Following several years of development, ATLAS Collaboration has launched a new "multithreaded" release of its analysis software, Athena.
In 2014, the ATLAS Collaboration launched a project to rewrite Athena to be natively multithreaded (AthenaMT). Since writing multithreaded software can be very difficult, they decided from the start that the framework should shield normal developers from the rewrite as much as possible. This involved a dedicated team of core developers from ATLAS (and other Gaudi-using experiments) thinking of new ways to process data. In traditional serial data processing, algorithms are run in a strictly predefined order, processing events one-by-one as they are read from disk. AthenaMT needed to be more flexible, able to process multiple events in parallel while concurrently analysing multiple parts of a collision event at the same time (for example, tracking and calorimetry).
To accomplish this, the team created a “scheduler”, which would look at the required data input for each algorithm and run the algorithms in the order required. For example, if a particular reconstruction algorithm needs certain input, it will not be scheduled to run until the algorithms producing said input have finished. The data input can either be “event data” from the detector readout or “conditions data” about the detector itself (e.g. gas temperature, alignment etc). Figure 2 shows this in practice: each event is a different colour and each shape represents a different algorithm. The scheduler uses available resources to run algorithms as their inputs become available.
In addition to adding new features, such as the scheduler, all of the existing code had to be updated (and simultaneously reviewed) in order to run in multiple threads. Since Athena has more than four million lines of C++ code and over one million lines of Python code, this was an enormous task that involved hundreds of ATLAS physicists and developers over several years. The effort was guided by a core ATLAS software team, who also provided documentation and organised tutorials.
The results have been worth the effort. Figure 3 compares the AthenaMP software used during Run 2 (“release 21”) to the new multithreaded AthenaMT (“release 22”) that will be used in Run 3 (starting next year).
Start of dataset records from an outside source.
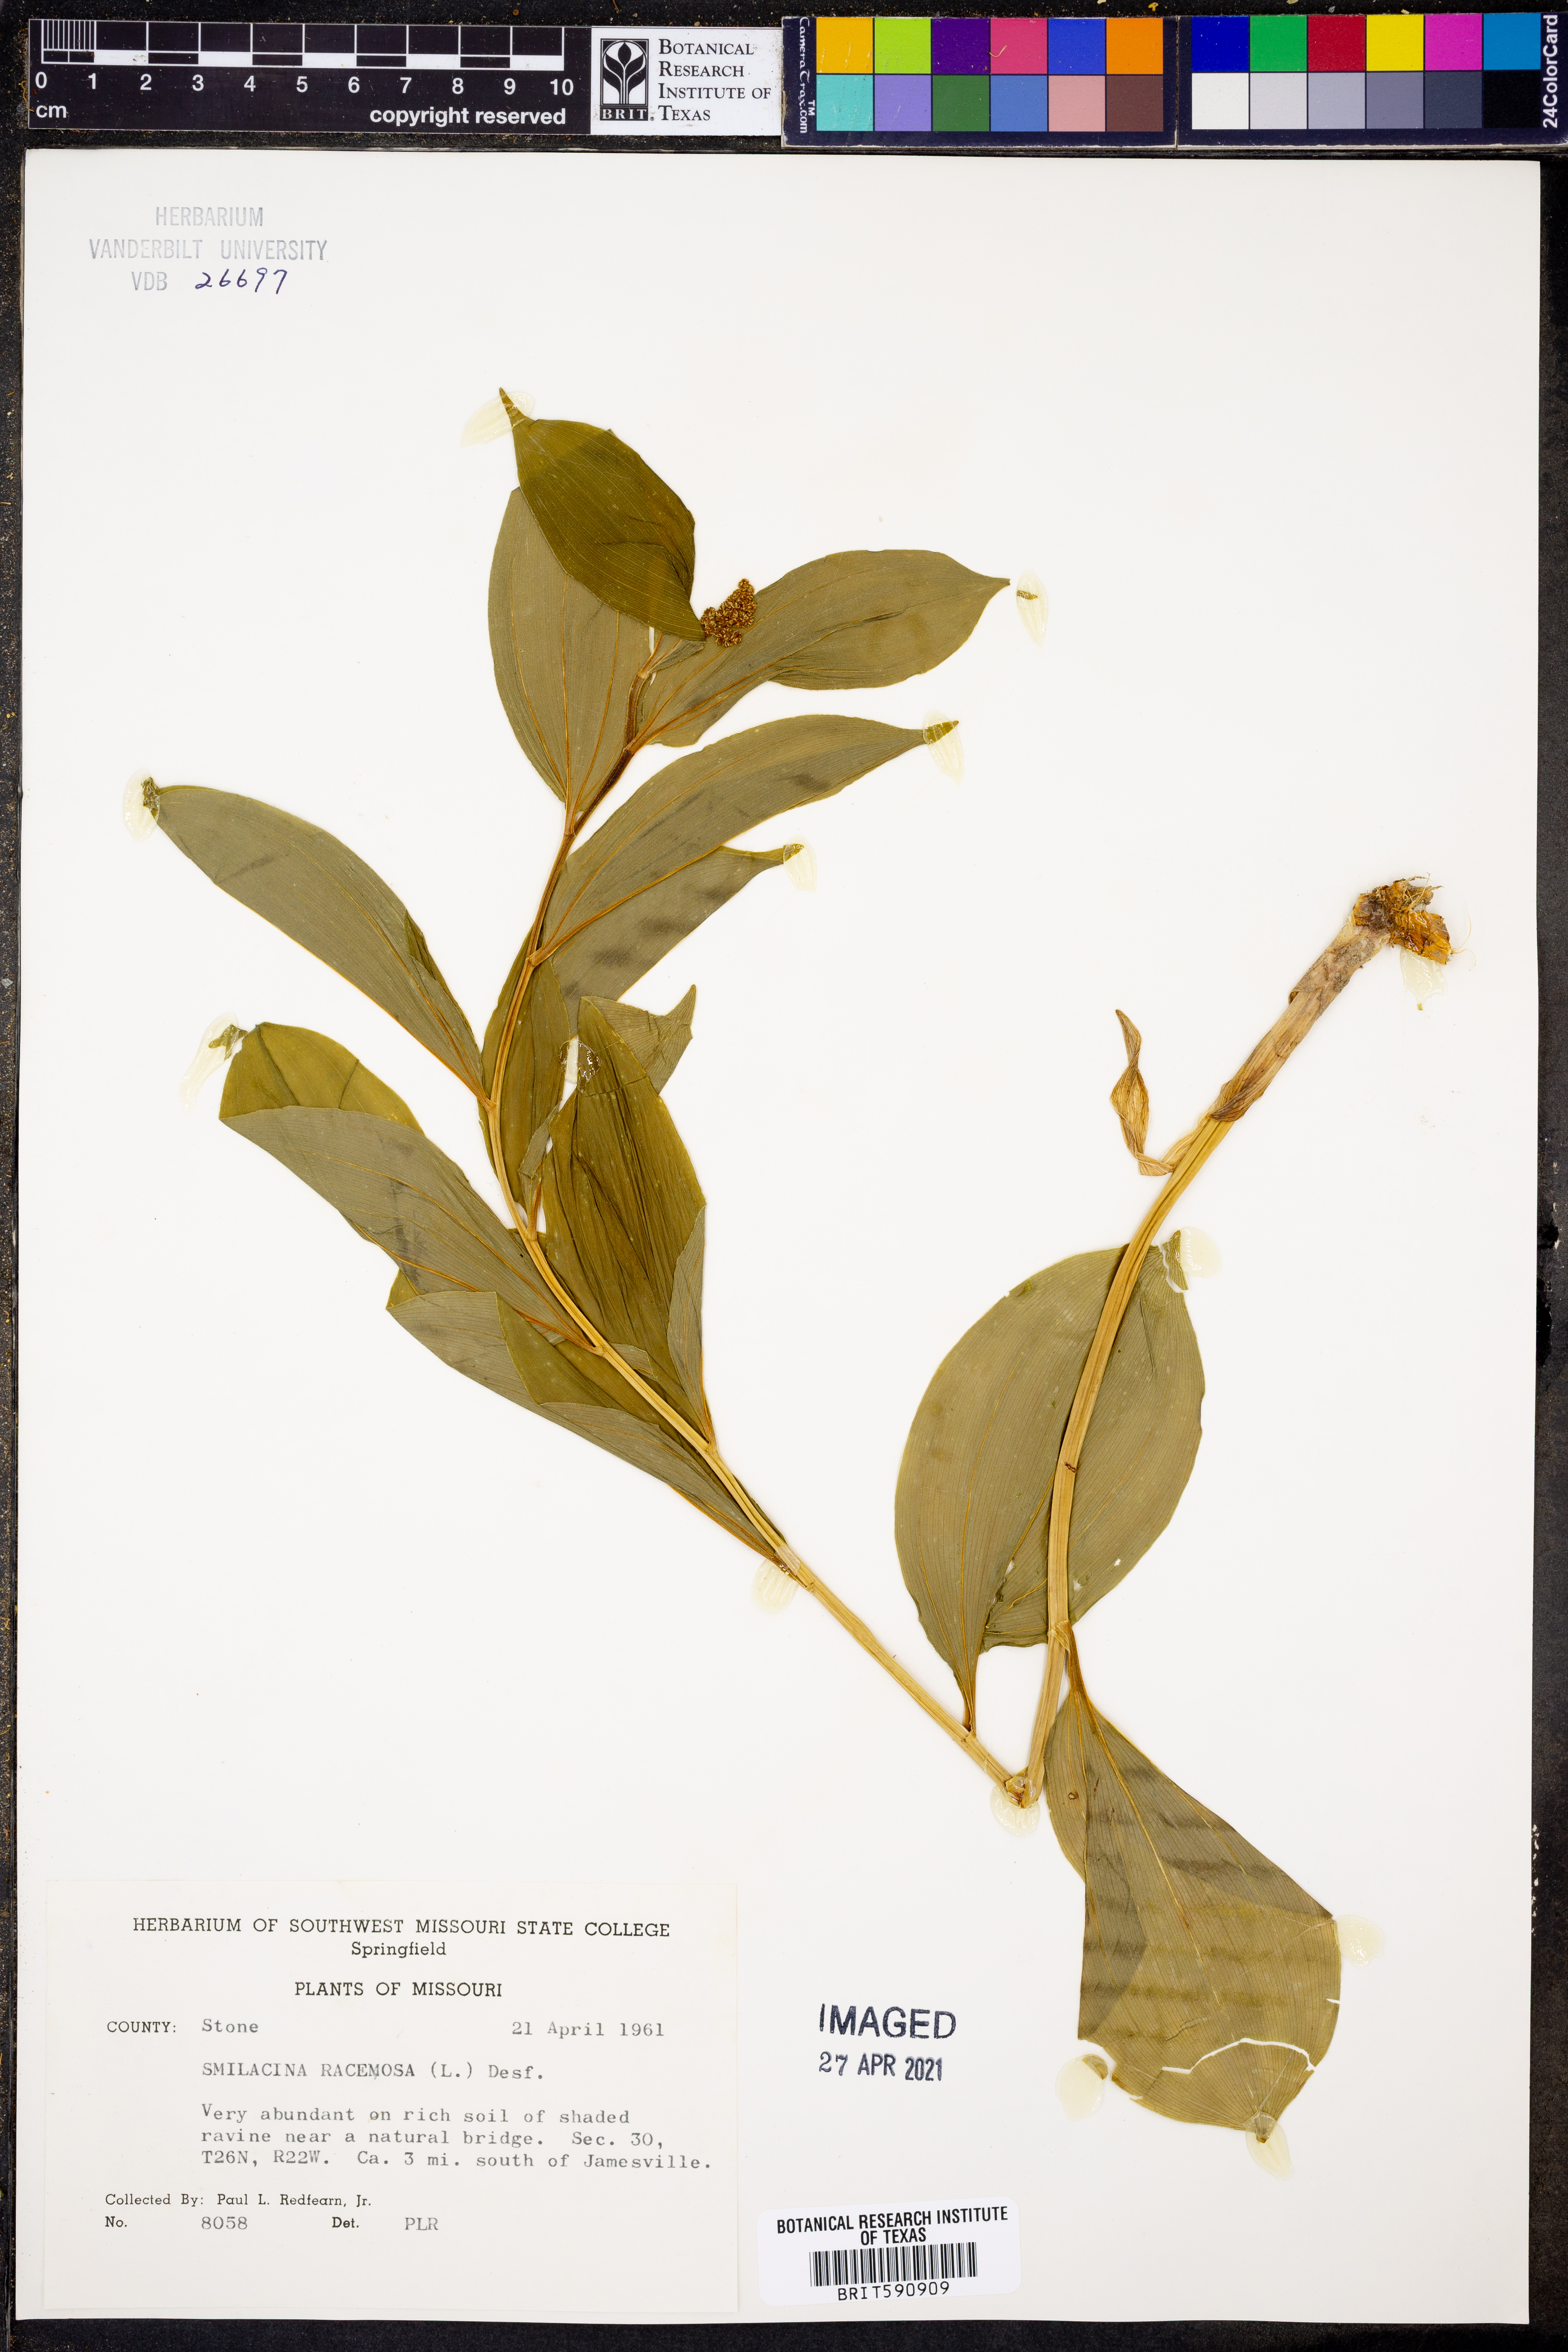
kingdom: Plantae
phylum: Tracheophyta
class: Liliopsida
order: Asparagales
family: Asparagaceae
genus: Maianthemum
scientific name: Maianthemum racemosum
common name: False spikenard
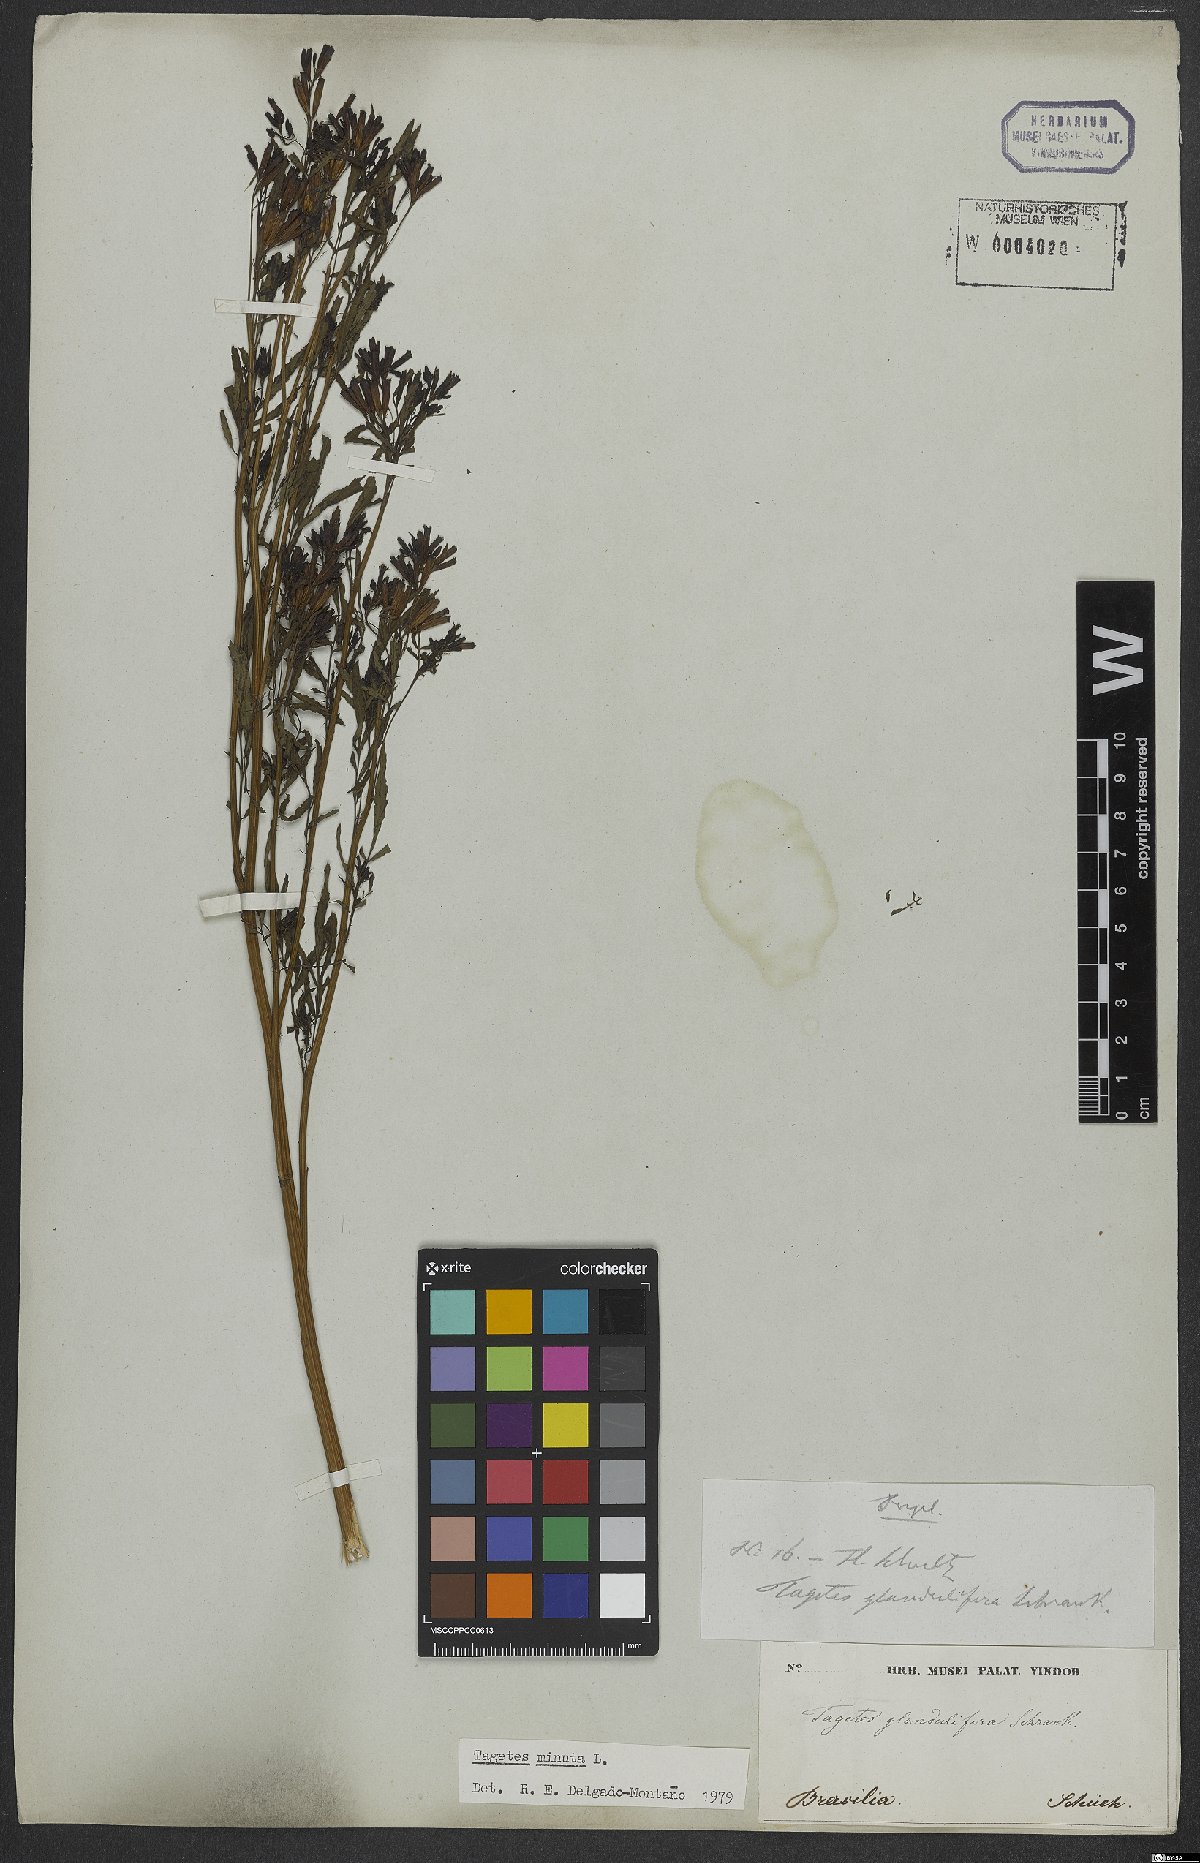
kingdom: Plantae
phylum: Tracheophyta
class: Magnoliopsida
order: Asterales
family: Asteraceae
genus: Tagetes
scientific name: Tagetes minuta
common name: Muster john henry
From this you can see that the migration to a multithreaded approach (and other changes) has increased the per thread/process memory consumption with respect to the Run-2 software. It also yields dramatic improvements in memory utilisation: an eight-process job using Run-2 software uses about 20 GB of memory, while an eight-thread job using the Run-3 setup uses about 9 GB. This enormous memory reduction comes with no reduction in event throughput – AthenaMT and AthenaMP run at almost exactly the same time per event.
AthenaMT is now ready for Run 3, and is currently being used to re-analyse all of ATLAS’ Run-2 data. While this first stage is complete, the overall mission to modernise Athena is ongoing. How will Athena run on new hardware architectures? And what new reconstruction and simulation techniques might be used? The ATLAS team has already begun investigating exciting options in computing hardware and software development for the future.